From Darkness


I was about to hit the shower upon returning from a weekend roadtrip where I was the solo driver. I caught a brief glimpse of myself in the mirror and thought what’s a more opportune time for an impromptu selfie. I have been wanting to do an emerging-out-of-darkness headshot for some time now. My fatigued face and bloodshot eyes presented that opportunity. Two hours later (I tend to get fixated at times), I have these dramatic shots. 

emerging-from-darkness

LIGHTING SETUP

Impromptu Setup

Impromptu Setup

The setup is pretty straight forward: One key light overhead, one LED under the face for fill and to give a little reflection in the eyes. Since all this was very impromptu, I simply mounted the key light on the door frame via super clamp and I fill light I positioned freely by hand. No black seamless backdrop here, just about 6 feet of space between myself and the bathroom wall was all I needed to get a completely black background.

CAMERA SETTING

Focal length was set to 42mm (84mm at 35mm equiv.) for flattening my chubby face. Filling the frame and composing the shot was challenging because slight errors in focus and framing was much more noticeable. If would have been easier to simply widen the frame to give me more leeway but that would come at the cost of losing resolution and i wanted this to be a detailed gritty portrait so I stuck it through at that focal length.

Aperture was between f/8 to f/11, again for gritty detail. No soft fluffy portrait here. Shutter was between 1/30 to 1/60. ISO is between 200-800, I didn’t mind a little graininess since I was going for a gritty look. It was a worthy trade-off as long as it let me keep the aperture small and shutter speed short.

DIRECTION

Cheek sucked in too much.

Cheek sucked in too much.

I directed myself to sucked my cheek in a little to sell that starving post-apocalypse look. I was naturally tired so I need not squint much to avoid that bug-eyed look some people naturally get in photos. I unconventionally place the camera below eye level because I have no double chin to hide and prefer the more imitating look for this portrait.

PROCESSING

I ultimately choose the following three photos as the finals and processed them three ways: soft, medium, and hard. I knew from the get-go that I wanted a hard dramatic shot but nonetheless it was worth experimenting with a soft glamour shot and a happy medium between the two. Each process had something I liked from the soft tonal range to the sharp shiny reflections.  This will give me options later on as I can always apply the settings to the other shot if necessary.

lowmidhigh
Left to right: Soft, Medium, Hard.

Some airbrushing was needed to remove the light spilling on the shirt but details on the face were left largely untouched. Sharpness was also turned up a bit but I mostly relied on clarity and contrast to bring out the sharp detailed.
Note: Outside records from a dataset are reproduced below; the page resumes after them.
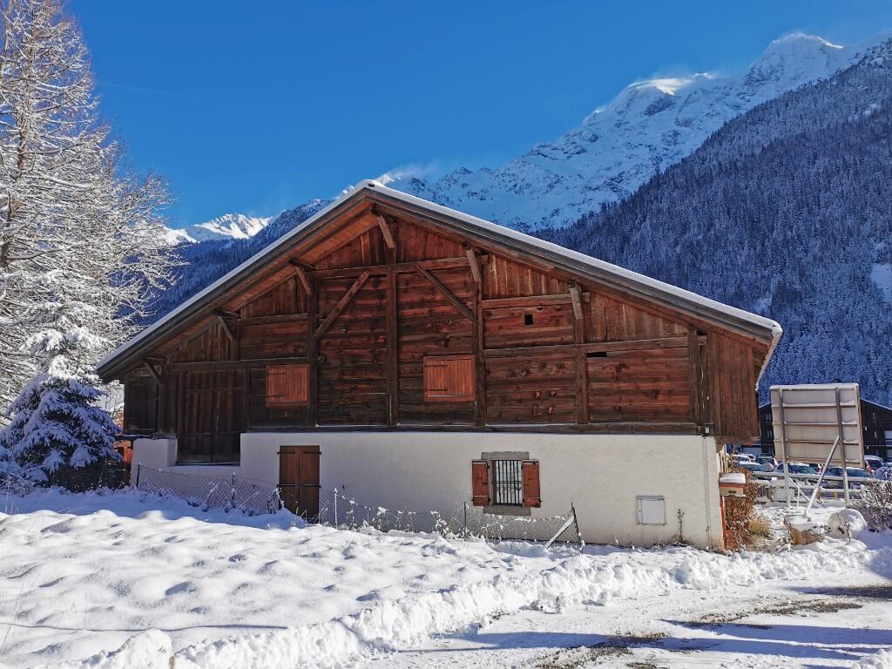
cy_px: 334
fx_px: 696
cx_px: 446
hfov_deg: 65.3
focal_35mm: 27
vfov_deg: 51.4
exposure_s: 1/4566
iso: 50
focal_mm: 5.58
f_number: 1.8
Below are the setting used to achieve the hard look.
hard-settings

RETROSPECTIVE

I wish I included some hand gestures. I wish I could have soften the shadow under my nose, while keep the strong cheekbones. Most importantly, I wish I had drawn out exactly what I wanted prior to the shoot. I knew I wanted to be emerging from darkness but I didn’t know exactly how much of my face I wanted in light so I took a variety of random shots. Had I drawn it out, I could have worked systematically to achieve the desired look.